Corn exports totaled 814,054 metric tonnes which was within the 500,000-700,000 tonnes trade expectation. The US has sold so far 479 million bushels of corn for export this marketing year. That is below the 540 million bushels five-year average by this point. USDA's goal for the 2017/18 is to run 6% over the five-year average.

Soybean export sales came to 1,016,122 metric tonnes which was on the low end of trade expectations. Total sales through September 28 came to 857 million tonnes which was under the 922 million tonnes five-year average and certainly not at a record pace, USDA expects this year.

Crop Progress report and the weekly export sales along with other weekly reports will be pushed back by a day next week because of the Columbus Day (government holiday) on Monday October 9th.

Funds were estimated as net buyers of 2,500 corn contracts and 8,500 soybeans. They were net sellers of 2,000 wheat contracts on Thursday.

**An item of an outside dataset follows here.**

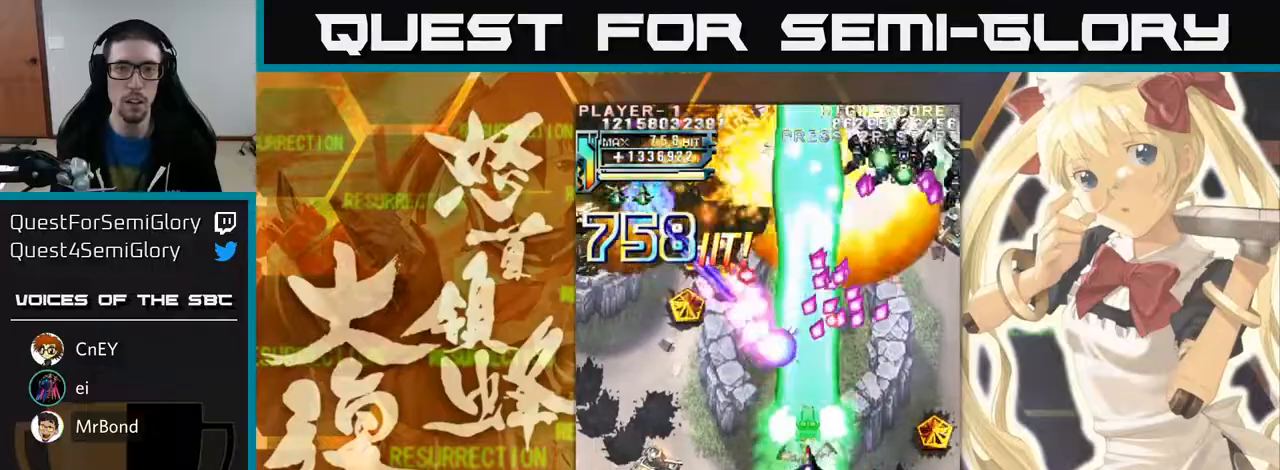
{"dt_ms": 500, "buttons": [], "left_stick": "down", "events": []}
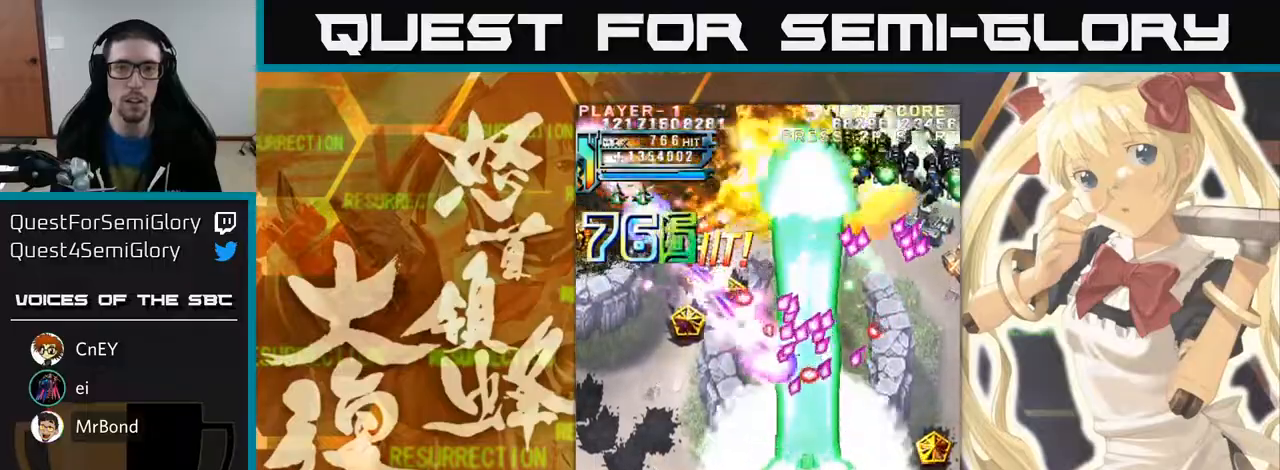
{"dt_ms": 500, "buttons": [], "left_stick": "down-left", "events": [[450, "left_stick", "down-left"]]}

Weekly beef exports totaled 20,842 metric tonnes. This was the best sale in five weeks. It also is 19% over last year for the same week. Year to date sales are 9.9% over last year.

Cash cattle trade has been very quiet this week with packers pulling ahead contracts to fill needs. The strength in futures is giving the feedlots hope and therefore are holding firm on their offers. A cash trade above 110.00 could open the gate for a several dollar rally in futures and cash.

October live cattle first notice day is Monday.

Pork export sales totaled 21,153 metric tonnes last week. That was 1% under last year in the same week. The previous week was a very large 36,658 tonnes. Year to date pork sales are 8.9% over last year

December lean hogs bounced off the 200-day moving average and closed at highest levels since August 16th. The December contract has gained 2.85 this week. Resistance levels could be drawn at 64.00 and 65.50. Support comes in at 61.00 and 59.00 on the weekly charts.

Dressed beef values were lower with choice down .16 and select down .77. The CME Feeder Index is 155.65. Pork cutout value is unchanged.